BRACCIO ECONOMICO I clan però emerge dalle sentenze, si sono affidati a lui non a caso. Per i giudici, l’ex direttore operativo della più grande società mista della città era il «braccio economico del sodalizio esaminato, con ogni probabilità ancor più marcatamente di altri sodali e coimputati». Un uomo di fiducia assoluta, conquistata in decenni di lavoro sotto traccia.
TEMPI DI GUERRA Diversi pentiti – dall’ex capolocale di Catona Paolo Iannò, allo storico fidanzato dell’unica figlia di don Paolino De Stefano, Nino Fiume, passando per il nipote di Giovanni Tegano, Roberto Moio, e altri collaboratori del calibro di Giovanni Fracapane e Nino Lo Giudice – sono stati in grado di parlare in dettaglio dei suoi strettissimi rapporti con il clan Tegano, risalenti – hanno messo a verbale – anche alla seconda guerra di ‘ndrangheta. All’epoca – si legge anche nel capo di imputazione – Rechichi si muoveva all’ombra di Carmelo Barbaro, uomo di peso degli arcoti, e aveva «fornito supporto logistico ai gruppi di fuoco, impiegati nell’agguato a Nino Imerti in agro di Fiumata di Muro».

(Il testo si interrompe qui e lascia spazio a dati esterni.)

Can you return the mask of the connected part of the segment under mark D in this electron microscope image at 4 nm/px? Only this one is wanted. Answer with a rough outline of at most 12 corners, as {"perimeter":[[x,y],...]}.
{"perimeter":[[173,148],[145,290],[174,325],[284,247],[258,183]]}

TEMPI DI PACE Ecco perché – è emerso dal procedimento Archi Astrea – lo storico casato di Archi ha puntato su di lui per gestire Multiservizi, uno dei pilastri fondamentali dell’accordo quadro di colonizzazione delle società miste su cui sono stati costruiti i nuovi assetti della ‘ndrangheta in città.

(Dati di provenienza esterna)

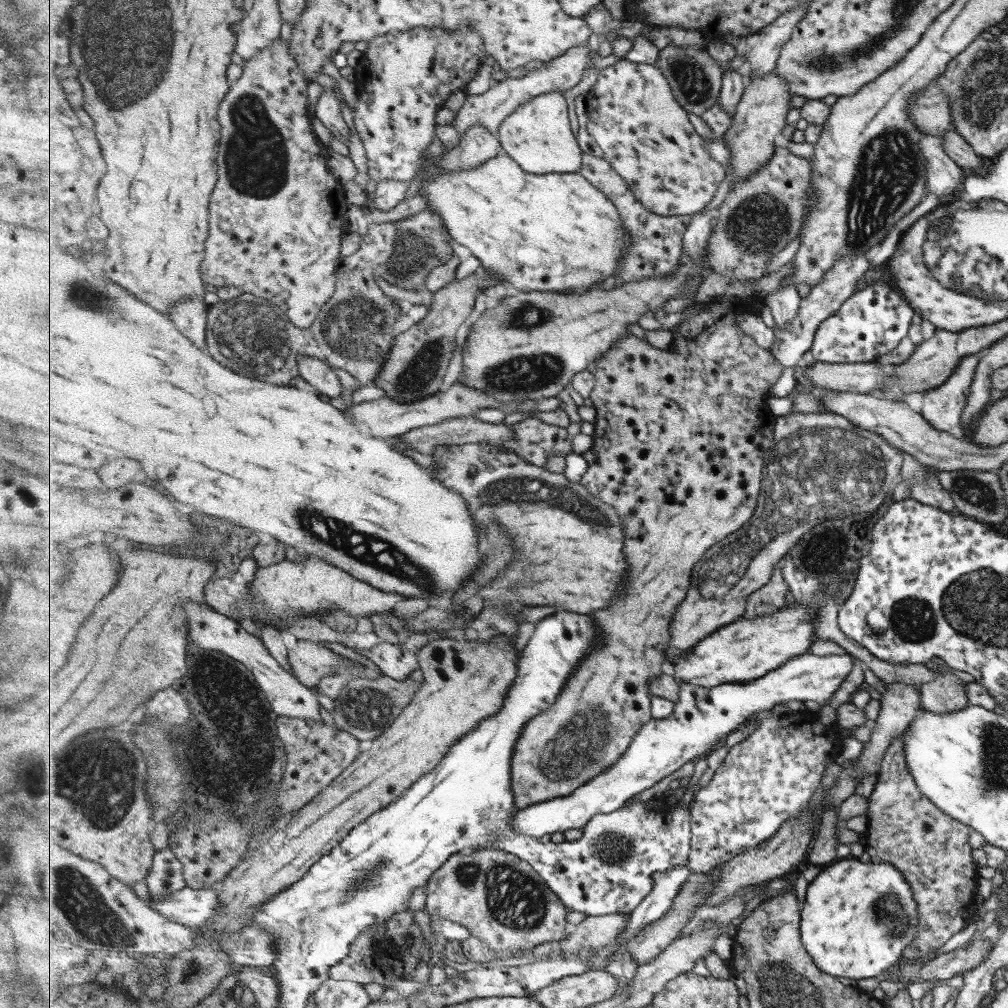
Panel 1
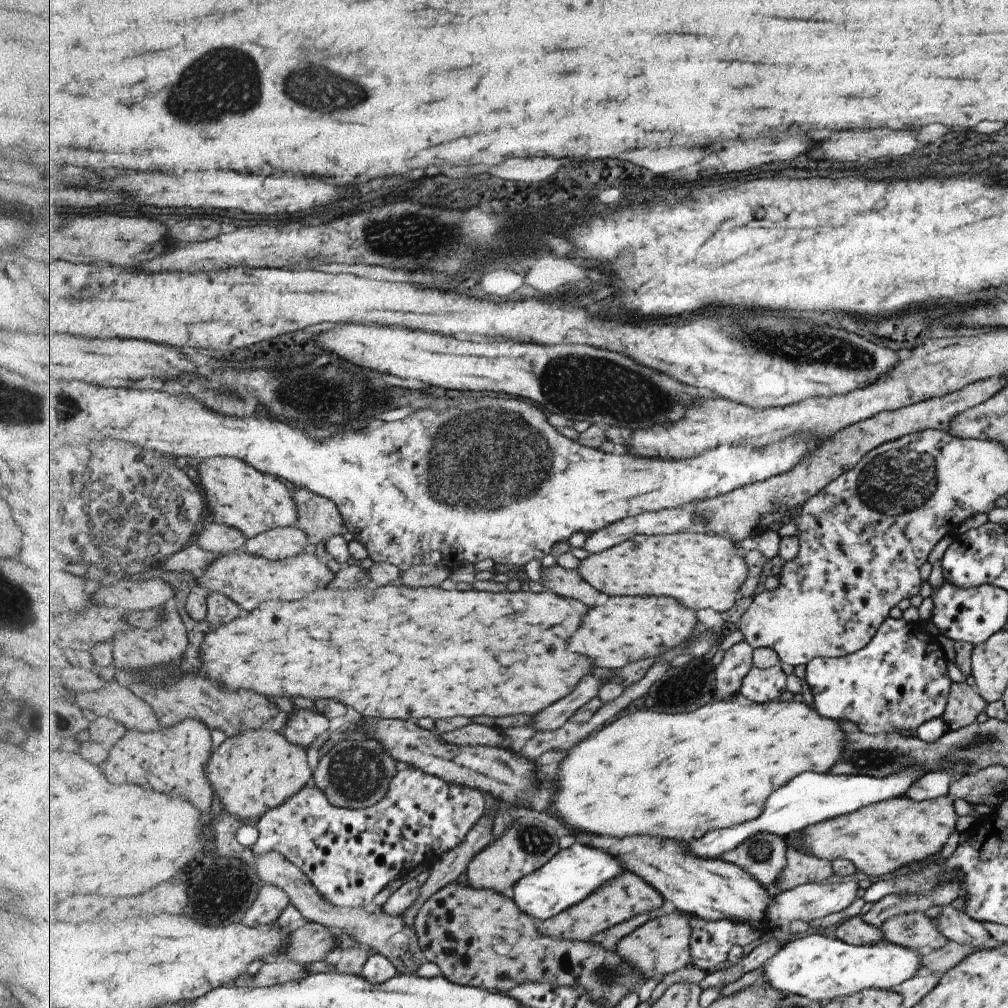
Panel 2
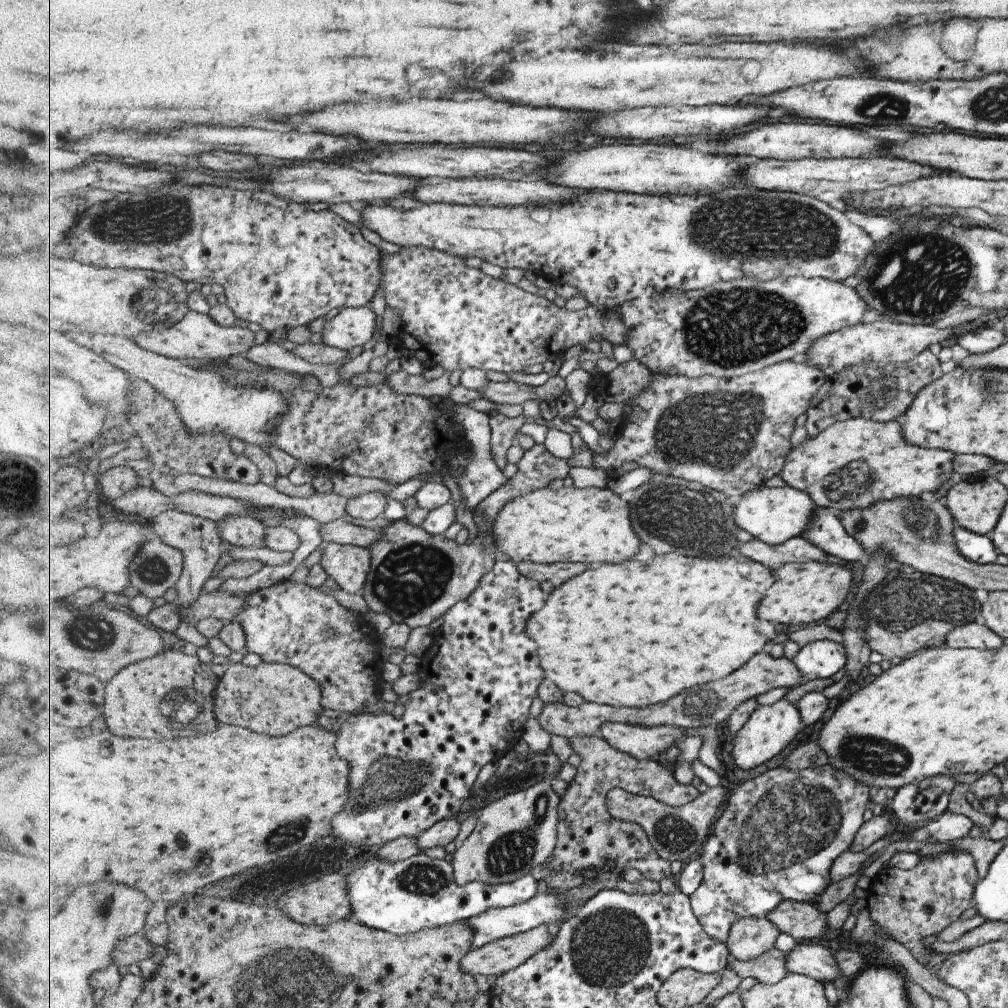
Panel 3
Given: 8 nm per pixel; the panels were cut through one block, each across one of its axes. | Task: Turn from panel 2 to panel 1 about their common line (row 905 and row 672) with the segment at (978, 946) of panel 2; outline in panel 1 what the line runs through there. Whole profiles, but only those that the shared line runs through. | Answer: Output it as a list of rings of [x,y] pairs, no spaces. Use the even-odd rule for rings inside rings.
[[[942,672],[939,679],[918,687],[919,710],[947,714],[961,710],[968,704],[964,684],[950,672]]]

COLONIZZAZIONE Per prendersi la società, grazie a Rechichi, gli arcoti hanno messo in piedi complesse operazioni societarie e bancarie, tra loro intimamente collegate, che hanno permesso ai vertici del clan di colonizzare la Multiservizi S.p.A «tramite la presenza di persone di massima fiducia nella compagine societaria del socio privato della stessa (ed in particolare di una delle tre società detentrici delle relative quote di capitale), sì da conseguire gli enormi profitti pattuiti con l’ente pubblico locale per l’attività di manutenzione ordinaria e straordinaria del relativo patrimonio immobiliare».

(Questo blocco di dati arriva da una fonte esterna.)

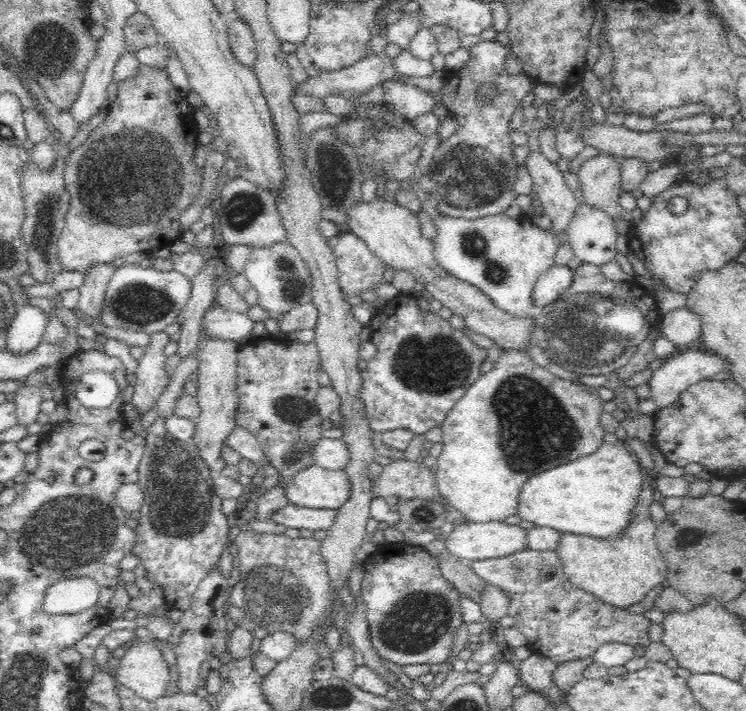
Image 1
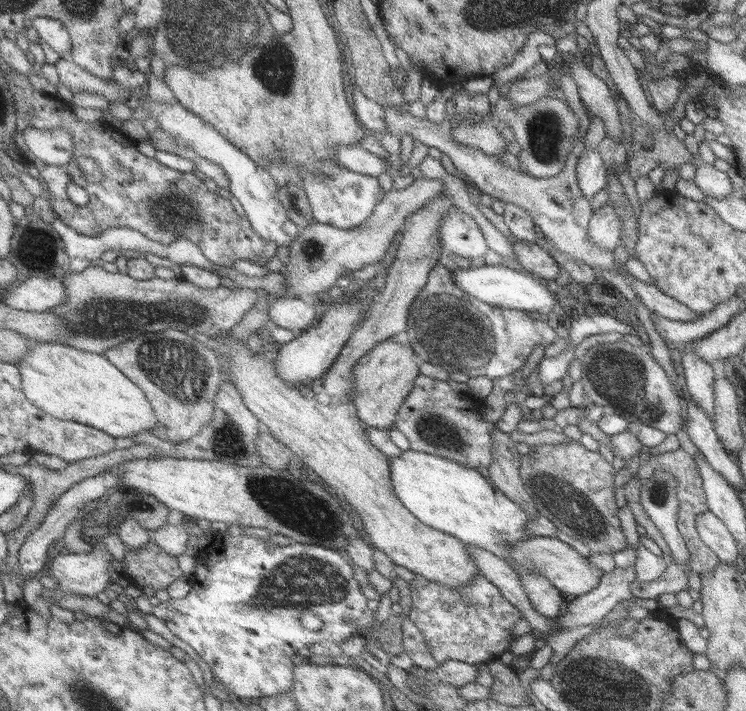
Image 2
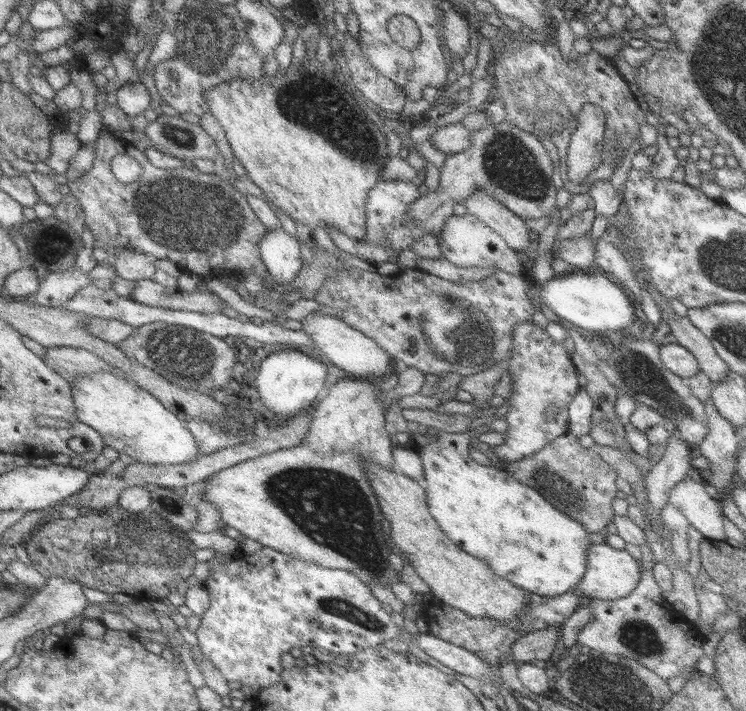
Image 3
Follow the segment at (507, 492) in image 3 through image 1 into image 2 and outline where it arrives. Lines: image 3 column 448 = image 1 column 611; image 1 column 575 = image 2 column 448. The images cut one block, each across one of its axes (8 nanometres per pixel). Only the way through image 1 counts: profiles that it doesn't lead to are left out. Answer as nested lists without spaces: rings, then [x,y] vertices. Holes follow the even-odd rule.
[[[410,448],[390,462],[391,480],[399,500],[415,519],[431,529],[451,535],[464,545],[485,550],[505,562],[508,548],[517,540],[527,540],[522,530],[530,520],[527,514],[515,502],[505,498],[475,468]]]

LABIRINTO SOCIETARIO Sebbene nel tempo le società abbiano formalmente cambiato nomi e proprietari, quasi tutti legati o gravitanti nell’orbita degli arcoti, identica è rimasta – dice l’inchiesta – l’identità economica e gestionale. E nel tempo i Tegano hanno continuato ad attingere dai fondi del Comune di Reggio Calabria, che proprio in quegli anni avanzava a grandi passi verso il cratere di bilancio. Nel frattempo, i clan crescevano, ingrassavano, costruivano il loro consenso sociale anche grazie alle assunzioni pilotate che – è emerso dai procedimenti – Rechichi si occupava di gestire. “Servizi” che oggi gli sono costati la confisca di beni per oltre 50 milioni di euro.